Она медленно выпрямилась и посмотрела на него покрасневшими глазами.
— Он был моим мужем.
— Нет!
Он даже не мог предположить, что у нее мог быть муж, живой или мертвый — она казалась столь непостижимо юной. Но почему она защищает его убийцу? Чтобы спасти любовника? Тогда почему другие женщины ей помогают? Почему мужчины не донесли об убийстве ближайшему воину?
— Как давно?
— Около года назад, милорд.
Уолли в ужасе застонал.
— Ты знаешь, что это значит? Один в неделю, Куили!
Это был совершенно варварский обычай, но именно этого требовали сутры. Конечно, реально подобная необходимость возникала редко — при одной мысли о подобной резне, каждый немедленно кинулся бы доносить об убийстве воина. Именно для этого и предназначалась угроза, чтобы предотвратить укрывательство. Но, чтобы угроза оставалась реальной, время от времени она должна была приводиться в исполнение.
Итак, Уолли Смит, который с такой неохотой стал воином Богини, снова должен был продемонстрировать свою кровожадность? На этот раз в больших количествах.
Убивать безоружных? Никогда! На это он был не способен.
— Кто это сделал? Видимо, кто-то из местных?
— Нет, милорд. Они пришли из Ова.
Он испытал облегчение… и вместе с тем удивление.
— Тогда почему же не… Ради всех богов, ученица, рассказывай!
Она снова плакала, не выдержав напряжения, не в состоянии предать пятьдесят жизней.

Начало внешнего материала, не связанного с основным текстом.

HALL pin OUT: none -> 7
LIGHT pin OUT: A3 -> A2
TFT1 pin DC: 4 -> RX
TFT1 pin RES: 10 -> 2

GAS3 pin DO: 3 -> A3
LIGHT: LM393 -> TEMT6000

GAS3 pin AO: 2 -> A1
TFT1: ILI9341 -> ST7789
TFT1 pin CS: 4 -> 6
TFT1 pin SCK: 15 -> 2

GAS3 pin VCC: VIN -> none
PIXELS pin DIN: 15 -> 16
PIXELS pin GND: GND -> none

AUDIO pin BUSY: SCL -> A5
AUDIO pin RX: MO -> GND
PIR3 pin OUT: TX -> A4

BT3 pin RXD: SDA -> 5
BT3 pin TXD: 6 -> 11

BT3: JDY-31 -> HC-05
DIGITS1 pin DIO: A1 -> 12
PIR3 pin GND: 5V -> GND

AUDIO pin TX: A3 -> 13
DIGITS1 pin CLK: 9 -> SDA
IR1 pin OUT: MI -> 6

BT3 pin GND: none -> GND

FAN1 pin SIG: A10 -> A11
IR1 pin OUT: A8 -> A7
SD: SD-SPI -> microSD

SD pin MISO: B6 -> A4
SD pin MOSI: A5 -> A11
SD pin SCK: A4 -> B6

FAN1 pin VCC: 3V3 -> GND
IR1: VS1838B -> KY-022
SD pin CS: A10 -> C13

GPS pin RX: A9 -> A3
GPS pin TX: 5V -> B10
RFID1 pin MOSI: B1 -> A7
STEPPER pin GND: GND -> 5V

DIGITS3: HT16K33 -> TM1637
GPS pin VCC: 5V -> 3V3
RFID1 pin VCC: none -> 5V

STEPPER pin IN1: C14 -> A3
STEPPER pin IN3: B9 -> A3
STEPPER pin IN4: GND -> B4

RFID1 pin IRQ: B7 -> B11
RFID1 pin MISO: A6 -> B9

Он встал, поднял ее за плечи и грубо усадил на стул. Потом он начал ходить по комнате, едва не касаясь головой стропил.
— Ну, говори! Начни с себя. Как ты с ним познакомилась?
О себе ей было рассказывать намного легче. Она была сиротой, которую приютил храм в Ове. Достигнув зрелости, она стала ученицей. Она ожидала дослужиться до Третьей, поскольку это было обычным делом, а затем должно было быть принято решение относительно ее дальнейшей судьбы — будет ли она продолжать обучение в храме, или получит где-нибудь работу, в каком-нибудь селении, где нужен жрец.